Your software has become an integral part of your company, but it's ageing. It's becoming increasingly expensive to maintain and inhibiting your company's growth and innovation potential. What do you do? You've been considering upgrading your systems, but you're unsure if it's better to rewrite your existing legacy software or cut the cord and buy new software. The problem is, both of these options come with a variety of possible consequences, and so you're stressing over your legacy system upgrade. Does this scenario sound familiar? Let's unpack the situation and discover the pros and cons of each option.
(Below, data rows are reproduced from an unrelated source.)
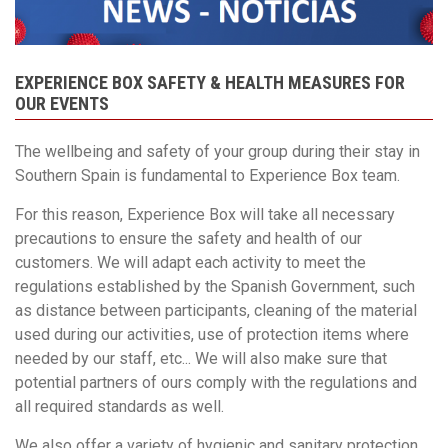
EXPERIENCE BOX SAFETY & HEALTH MEASURES FOR
OUR EVENTS
The wellbeing and safety of your group during their stay in
Southern Spain is fundamental to Experience Box team.
For this reason, Experience Box will take all necessary
precautions to ensure the safety and health of our
customers. We will adapt each activity to meet the
regulations established by the Spanish Government, such
as distance between participants, cleaning of the material
used during our activities, use of protection items where
needed by our staff, etc... We will also make sure that
potential partners of ours comply with the regulations and
all required standards as well.
We also offer a variety of hygienic and sanitary protection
A rewrite bears perhaps the highest risk of all, as it requires further investment into an ageing, failing system. Furthermore, despite your efforts, your company will remain at a technical disadvantage. However, if you go down the path of finding a software development company to develop a completely new software stack, then there will be a steep learning curve for your employees, which means decreased productivity. You also risk losing valuable features and gaining unnecessary ones. And then there's the price tag. Of course, you could always continue using your existing legacy application(s) for the time being, however, this could limit your business' potential. Enter cloud migration.
Migrating legacy systems to the cloud is a third option that you may be interested in. This process is usually three to four times faster than a rewrite, and far less intrusive or expensive as new software and/or systems. Admittedly, there are risks. Some businesses can spend millions of dollars migrating data between applications, such as legacy applications to the cloud, only to have the results of this migration fall short of expectations. This is usually because of flaws in the migration process (sometimes data is inadequately validated for its intended tasks). Although there are risks associated with all of these options, including doing nothing, cloud migration services are becoming increasingly appealing because they combine the best of both worlds: fixing existing software and developing new technologies.
Migrations are an experimental process. You are trialling your legacy applications in a whole new ecosystem. Therefore, the best way to go about the move is to be scientific. This means building a hypothesis, testing its level of success, and then building from the data. The benefits of working in iterations are allowing your business to build upon successes and address failures. This build-measure-learn concept is an extremely valuable asset for all businesses for two reasons:
Withholding from one big release of your software allows you to avoid building on flawed code and ideas.
Finding small problems in your application as you incrementally release updates is better than finding a big problem on launch.
Of course, the other big reason to not stress about your legacy migration are the innovative new software development tools and practices beginning to make an appearance in Australian software development companies.
Both of these considerations synergise with cloud migration. Nothing is more iterative than cloud migration, as the intention is to retain all existing functionalities; only migrate them to the cloud, where upgrade and maintenance costs are cheaper and user experience is better.
Model-Driven Engineering and Domain Specific Language
There have been huge developments in automatic programming, which have increased the power of code robots, or codebots. These automatic code writers can be used in a legacy migration. Academic research in this area is known as Model-Driven Engineering and Domain Specific Language (DSL). Model-Driven Engineering relies on creating and exploiting models as opposed to depending on complicated computer algorithms and concepts. DSL is an alternative to general-purpose language (GSL). The advantage of DSL is that it can allow a particular type of problem or solution to be expressed more clearly than an existing language, especially if the type of problem in question reappears sufficiently often. Pragmatically, a DSL may be specialised to a particular problem domain or representation technique, a particular solution technique, or some other aspect of a domain. Both Model-Driven Engineering and DSL are awesome examples of the advanced and innovative technologies that are emerging, they also synergise with agile business practices.
Agile, MVPs, And Codebots
The first release of your application should be a minimal viable product (MVP). By starting with a MVP, you can "build, measure and learn". This process combines well with the innovative methods of coding, such as codebots, mentioned above. Codebots write code faster than humans do, allowing for more iterations, which means more opportunities for measuring and learning. Furthermore, because both agile and codebots are powered by precedence (earlier builds and models), the template of your legacy system serves as an awesome springboard, allowing for faster, cheaper, and better cloud solutions. So don't stress about legacy application migration.